### Task list
(a) Please summarize the patch discussion in two sentences.
(b) Reproduce the part of the patch discussion between "The write-protect utility" and "range of pages?", inclusive.
(c) List every function name in the patch discussion that is written with parentheses.

### Text provided
-- Opening Marker --

On 9/18/19 4:41 PM, Kirill A. Shutemov wrote:
On Wed, Sep 18, 2019 at 02:59:08PM +0200, Thomas Hellström (VMware) wrote:
From: Thomas Hellstrom <thellstrom@xxxxxxxxxx>
Add two utilities to a) write-protect and b) clean all ptes pointing into
a range of an address space.
The utilities are intended to aid in tracking dirty pages (either
driver-allocated system memory or pci device memory).
The write-protect utility should be used in conjunction with
page_mkwrite() and pfn_mkwrite() to trigger write page-faults on page
accesses. Typically one would want to use this on sparse accesses into
large memory regions. The clean utility should be used to utilize
hardware dirtying functionality and avoid the overhead of page-faults,
typically on large accesses into small memory regions.
The added file "as_dirty_helpers.c" is initially listed as maintained by
VMware under our DRM driver. If somebody would like it elsewhere,
that's of course no problem.
After quick glance, it looks a lot as rmap code duplication. Why not
extend rmap_walk() interface instead to cover range of pages?

-- Closing Marker --

### Provided data

-- Opening Marker --

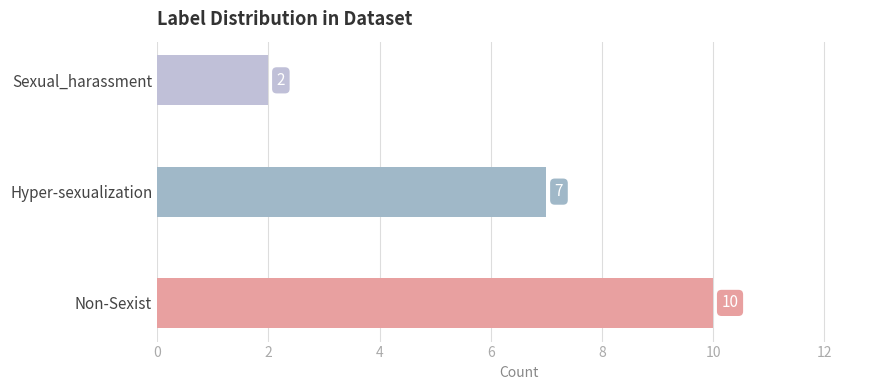

Which has a higher value, Hyper-sexualization or Non-Sexist?

Non-Sexist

-- Closing Marker --

### Results of the exercise
(a) A patch adds two utilities that write-protect and clean all ptes pointing into a range of an address space, intended to aid in tracking dirty pages in driver-allocated system memory or pci device memory. A response observes that the code looks a lot like rmap code duplication and asks why the rmap_walk() interface isn't extended to cover a range of pages instead.

(b)
The write-protect utility should be used in conjunction with
page_mkwrite() and pfn_mkwrite() to trigger write page-faults on page
accesses. Typically one would want to use this on sparse accesses into
large memory regions. The clean utility should be used to utilize
hardware dirtying functionality and avoid the overhead of page-faults,
typically on large accesses into small memory regions.
The added file "as_dirty_helpers.c" is initially listed as maintained by
VMware under our DRM driver. If somebody would like it elsewhere,
that's of course no problem.
After quick glance, it looks a lot as rmap code duplication. Why not
extend rmap_walk() interface instead to cover range of pages?

(c)
page_mkwrite()
pfn_mkwrite()
rmap_walk()